Provided data:
=-=-=-=-=

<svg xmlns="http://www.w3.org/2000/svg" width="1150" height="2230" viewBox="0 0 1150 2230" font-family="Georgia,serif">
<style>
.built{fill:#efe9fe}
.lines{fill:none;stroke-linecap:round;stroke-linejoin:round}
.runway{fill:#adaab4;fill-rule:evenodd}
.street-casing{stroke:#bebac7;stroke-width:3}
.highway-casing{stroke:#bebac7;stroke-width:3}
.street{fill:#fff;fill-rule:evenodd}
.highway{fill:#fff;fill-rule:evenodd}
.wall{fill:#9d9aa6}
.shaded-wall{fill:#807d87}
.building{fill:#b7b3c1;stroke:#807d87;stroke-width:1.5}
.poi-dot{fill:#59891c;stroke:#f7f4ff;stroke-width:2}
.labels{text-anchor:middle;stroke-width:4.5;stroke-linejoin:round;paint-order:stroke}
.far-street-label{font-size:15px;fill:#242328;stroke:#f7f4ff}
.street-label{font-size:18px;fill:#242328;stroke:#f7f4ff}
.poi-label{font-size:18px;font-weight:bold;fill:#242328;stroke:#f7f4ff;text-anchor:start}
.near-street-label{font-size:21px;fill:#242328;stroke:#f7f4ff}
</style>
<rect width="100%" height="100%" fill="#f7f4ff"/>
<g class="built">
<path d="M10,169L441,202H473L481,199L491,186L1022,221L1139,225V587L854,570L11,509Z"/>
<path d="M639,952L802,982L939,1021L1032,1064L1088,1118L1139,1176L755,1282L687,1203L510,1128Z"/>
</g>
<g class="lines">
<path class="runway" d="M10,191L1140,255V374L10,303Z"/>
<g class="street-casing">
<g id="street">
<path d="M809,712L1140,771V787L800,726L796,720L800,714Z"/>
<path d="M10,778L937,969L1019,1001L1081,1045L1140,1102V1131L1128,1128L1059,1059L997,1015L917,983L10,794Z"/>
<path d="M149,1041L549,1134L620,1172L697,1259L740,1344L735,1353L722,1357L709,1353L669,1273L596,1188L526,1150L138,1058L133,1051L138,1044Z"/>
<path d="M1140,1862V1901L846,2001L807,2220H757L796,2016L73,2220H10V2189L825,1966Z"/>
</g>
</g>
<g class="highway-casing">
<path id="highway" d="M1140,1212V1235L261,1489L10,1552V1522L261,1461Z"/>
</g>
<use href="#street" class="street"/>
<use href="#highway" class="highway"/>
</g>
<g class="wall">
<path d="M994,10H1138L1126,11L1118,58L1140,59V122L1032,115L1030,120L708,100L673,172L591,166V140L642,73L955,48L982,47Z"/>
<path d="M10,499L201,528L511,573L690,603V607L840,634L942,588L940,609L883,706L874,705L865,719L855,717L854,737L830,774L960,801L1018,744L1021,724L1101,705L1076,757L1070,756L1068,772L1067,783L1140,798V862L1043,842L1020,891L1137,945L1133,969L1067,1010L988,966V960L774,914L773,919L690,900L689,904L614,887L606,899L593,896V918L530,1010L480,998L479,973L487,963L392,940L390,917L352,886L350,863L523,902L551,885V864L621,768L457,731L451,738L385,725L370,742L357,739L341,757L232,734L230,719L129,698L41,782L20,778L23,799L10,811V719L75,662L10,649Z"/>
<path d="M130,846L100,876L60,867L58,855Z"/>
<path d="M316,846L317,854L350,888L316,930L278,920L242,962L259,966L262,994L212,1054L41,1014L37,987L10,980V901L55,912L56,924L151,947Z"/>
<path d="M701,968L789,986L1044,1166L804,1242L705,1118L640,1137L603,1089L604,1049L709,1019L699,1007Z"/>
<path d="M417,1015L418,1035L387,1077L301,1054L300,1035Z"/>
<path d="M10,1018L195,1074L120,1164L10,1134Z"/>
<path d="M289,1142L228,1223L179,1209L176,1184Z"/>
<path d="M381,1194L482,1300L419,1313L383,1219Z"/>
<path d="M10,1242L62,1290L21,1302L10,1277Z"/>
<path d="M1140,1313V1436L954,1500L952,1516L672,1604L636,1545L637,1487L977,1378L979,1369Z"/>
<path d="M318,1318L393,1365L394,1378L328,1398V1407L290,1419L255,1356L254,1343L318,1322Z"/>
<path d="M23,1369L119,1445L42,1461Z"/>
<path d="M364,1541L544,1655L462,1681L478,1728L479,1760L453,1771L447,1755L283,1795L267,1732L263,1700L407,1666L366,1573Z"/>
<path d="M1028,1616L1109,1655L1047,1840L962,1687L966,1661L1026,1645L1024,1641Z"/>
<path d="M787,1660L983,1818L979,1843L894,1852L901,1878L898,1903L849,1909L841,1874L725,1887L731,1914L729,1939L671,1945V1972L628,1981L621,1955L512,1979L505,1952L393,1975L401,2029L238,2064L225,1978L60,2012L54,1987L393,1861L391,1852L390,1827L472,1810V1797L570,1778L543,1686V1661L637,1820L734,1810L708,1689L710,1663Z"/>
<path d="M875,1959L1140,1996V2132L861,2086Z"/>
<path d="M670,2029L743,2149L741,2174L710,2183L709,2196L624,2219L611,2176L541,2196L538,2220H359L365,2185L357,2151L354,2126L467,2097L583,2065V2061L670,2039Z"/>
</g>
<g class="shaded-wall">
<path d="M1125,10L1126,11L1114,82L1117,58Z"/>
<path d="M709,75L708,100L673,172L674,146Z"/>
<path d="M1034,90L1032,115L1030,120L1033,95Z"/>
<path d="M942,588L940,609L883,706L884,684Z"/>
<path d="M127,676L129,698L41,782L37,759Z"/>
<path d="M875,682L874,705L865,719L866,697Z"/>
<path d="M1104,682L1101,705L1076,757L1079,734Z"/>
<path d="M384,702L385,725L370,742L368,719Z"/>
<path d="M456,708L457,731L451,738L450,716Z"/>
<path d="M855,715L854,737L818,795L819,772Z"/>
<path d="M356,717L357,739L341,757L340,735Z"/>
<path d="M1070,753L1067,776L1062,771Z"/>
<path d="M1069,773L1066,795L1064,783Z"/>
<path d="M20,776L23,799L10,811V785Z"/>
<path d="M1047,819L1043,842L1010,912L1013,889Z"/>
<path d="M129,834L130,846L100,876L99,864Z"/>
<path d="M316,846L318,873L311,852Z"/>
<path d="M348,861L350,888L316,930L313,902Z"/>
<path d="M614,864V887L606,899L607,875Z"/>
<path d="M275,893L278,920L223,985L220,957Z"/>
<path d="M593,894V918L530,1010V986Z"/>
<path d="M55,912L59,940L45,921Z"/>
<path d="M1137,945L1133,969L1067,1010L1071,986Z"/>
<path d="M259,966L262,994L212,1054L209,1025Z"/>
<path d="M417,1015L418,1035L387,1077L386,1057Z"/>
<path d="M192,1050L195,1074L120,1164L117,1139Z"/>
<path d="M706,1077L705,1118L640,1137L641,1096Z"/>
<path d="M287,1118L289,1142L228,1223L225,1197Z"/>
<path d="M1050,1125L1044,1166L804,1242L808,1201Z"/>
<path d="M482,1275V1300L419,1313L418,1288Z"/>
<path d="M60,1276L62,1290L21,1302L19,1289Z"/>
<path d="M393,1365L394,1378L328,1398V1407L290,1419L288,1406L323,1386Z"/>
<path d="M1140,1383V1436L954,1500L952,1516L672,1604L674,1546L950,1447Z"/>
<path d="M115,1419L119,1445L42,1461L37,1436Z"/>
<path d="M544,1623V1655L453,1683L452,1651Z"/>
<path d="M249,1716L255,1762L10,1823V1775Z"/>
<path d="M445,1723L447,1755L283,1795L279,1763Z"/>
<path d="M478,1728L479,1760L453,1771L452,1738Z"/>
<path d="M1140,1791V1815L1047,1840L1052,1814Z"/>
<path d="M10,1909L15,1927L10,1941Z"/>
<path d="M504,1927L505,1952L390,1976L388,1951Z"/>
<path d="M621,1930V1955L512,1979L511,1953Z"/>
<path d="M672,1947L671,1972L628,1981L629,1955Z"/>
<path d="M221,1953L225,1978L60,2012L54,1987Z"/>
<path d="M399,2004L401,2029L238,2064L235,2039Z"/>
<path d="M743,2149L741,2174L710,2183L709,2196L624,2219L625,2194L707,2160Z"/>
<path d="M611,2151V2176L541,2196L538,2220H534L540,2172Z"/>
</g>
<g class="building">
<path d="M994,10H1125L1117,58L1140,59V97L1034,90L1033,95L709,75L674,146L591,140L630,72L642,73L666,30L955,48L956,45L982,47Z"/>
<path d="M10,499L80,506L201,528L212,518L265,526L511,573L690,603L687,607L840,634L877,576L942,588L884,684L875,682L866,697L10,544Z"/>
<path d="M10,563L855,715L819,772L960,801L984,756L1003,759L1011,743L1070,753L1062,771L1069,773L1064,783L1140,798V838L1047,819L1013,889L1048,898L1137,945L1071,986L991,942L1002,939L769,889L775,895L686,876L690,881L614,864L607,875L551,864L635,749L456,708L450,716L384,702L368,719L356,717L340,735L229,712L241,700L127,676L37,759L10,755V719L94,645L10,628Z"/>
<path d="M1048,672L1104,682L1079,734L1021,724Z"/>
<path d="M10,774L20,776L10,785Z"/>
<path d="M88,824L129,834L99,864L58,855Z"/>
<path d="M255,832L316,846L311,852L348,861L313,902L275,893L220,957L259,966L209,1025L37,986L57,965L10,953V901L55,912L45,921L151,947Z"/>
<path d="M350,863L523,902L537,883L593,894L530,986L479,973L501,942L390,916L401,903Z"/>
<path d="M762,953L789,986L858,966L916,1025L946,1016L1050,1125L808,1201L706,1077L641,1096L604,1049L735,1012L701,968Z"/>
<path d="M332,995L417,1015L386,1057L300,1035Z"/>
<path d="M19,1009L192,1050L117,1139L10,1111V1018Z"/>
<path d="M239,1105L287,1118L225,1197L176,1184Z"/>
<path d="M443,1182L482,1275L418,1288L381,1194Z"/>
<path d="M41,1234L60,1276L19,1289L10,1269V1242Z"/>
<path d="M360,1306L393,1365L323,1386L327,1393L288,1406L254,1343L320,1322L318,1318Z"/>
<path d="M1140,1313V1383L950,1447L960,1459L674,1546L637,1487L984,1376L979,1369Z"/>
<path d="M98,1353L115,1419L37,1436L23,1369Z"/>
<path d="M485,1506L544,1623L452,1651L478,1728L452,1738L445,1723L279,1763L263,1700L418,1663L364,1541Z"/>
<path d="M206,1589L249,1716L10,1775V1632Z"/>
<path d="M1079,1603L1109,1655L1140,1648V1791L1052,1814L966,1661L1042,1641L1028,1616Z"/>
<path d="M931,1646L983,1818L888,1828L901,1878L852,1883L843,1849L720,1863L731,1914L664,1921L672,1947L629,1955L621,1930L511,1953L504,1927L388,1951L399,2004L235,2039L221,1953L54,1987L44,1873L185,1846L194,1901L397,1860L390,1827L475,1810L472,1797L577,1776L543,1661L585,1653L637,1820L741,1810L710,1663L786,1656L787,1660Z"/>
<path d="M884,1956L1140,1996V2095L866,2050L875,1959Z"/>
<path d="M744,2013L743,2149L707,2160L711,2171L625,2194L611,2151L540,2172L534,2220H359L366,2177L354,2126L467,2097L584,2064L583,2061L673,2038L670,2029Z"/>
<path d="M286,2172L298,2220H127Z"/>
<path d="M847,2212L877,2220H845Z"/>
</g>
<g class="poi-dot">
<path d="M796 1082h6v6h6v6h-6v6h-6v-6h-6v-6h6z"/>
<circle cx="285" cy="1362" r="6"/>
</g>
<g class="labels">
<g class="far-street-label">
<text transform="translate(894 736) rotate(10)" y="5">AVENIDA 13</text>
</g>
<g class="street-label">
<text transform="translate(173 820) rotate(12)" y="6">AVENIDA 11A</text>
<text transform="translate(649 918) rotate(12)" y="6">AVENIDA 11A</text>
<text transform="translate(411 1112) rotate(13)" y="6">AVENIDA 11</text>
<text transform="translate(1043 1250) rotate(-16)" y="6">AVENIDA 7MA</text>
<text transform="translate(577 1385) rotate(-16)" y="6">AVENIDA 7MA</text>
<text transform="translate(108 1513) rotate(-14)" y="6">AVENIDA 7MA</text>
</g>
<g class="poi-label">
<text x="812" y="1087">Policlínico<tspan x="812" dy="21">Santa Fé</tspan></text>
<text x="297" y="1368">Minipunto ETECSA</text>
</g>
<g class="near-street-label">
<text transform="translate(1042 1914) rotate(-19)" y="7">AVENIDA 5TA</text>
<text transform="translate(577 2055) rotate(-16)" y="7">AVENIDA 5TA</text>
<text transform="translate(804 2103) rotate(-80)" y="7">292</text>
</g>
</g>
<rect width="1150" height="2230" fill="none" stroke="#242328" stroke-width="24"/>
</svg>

=-=-=-=-=

To do:
As you read the records above, find each line that contains "linejoin" and copy it.

Response area:
.lines{fill:none;stroke-linecap:round;stroke-linejoin:round}
.labels{text-anchor:middle;stroke-width:4.5;stroke-linejoin:round;paint-order:stroke}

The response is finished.